Но проходит еще немало времени, пока и до меня доносится приглушенный стук колес вагонеток, топот конских копыт и свежий ветер — волна. Потом в глубине темноты прорезывается слабый желтый огонек и слышится лихой разбойничий свист. Огонек быстро увеличивается, шум колес нарастает свежий ветерок крепчает, разбойничий свист рвет барабанные перепонки… Я жмусь к Ваське, закрываю глаза, жду, что и вагоны, и лошадь, и свист, и волна сейчас обрушатся на меня, сомнут, раздавят, растопчут. Но опять мой страх оказался напрасным. Неожиданно, как и при спуске в шахту, становится тихо и почему-то резко пахнет конским потом и продегтяренной кожей. Открываю глаза и вижу перед собой белую-белую лошадь. Вся она рафинадно-белая — морда, грива, хвост, спина, бока, ноги. Черные только глаза и влажные отвислые губы. Лошадь сверлит меня своими черными глазищами, фыркает и просяще чмокает губами. Морда у белянки голая, без уздечки, а на шее хомут.

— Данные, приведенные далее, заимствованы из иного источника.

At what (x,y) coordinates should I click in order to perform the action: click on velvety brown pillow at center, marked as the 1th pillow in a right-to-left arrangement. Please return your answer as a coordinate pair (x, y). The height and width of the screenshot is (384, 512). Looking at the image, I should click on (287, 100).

Васька толкает меня, улыбается:

— Ишь, как Голубок обнюхивает тебя!.. Чует, собака, шо ты недавно с вольного воздуха.

Не вольный воздух чует Голубок, а хлеб.

Я запускаю руку в заветный дедушкин узелок, отламываю кусочек от краюхи и на раскрытой ладони подношу к морде лошади. Мягкие прохладные губы аккуратно берут хлеб, и вслед за этим белая чубатая голова начинает быстро опускаться и подниматься: спасибо, мол, люди добрые.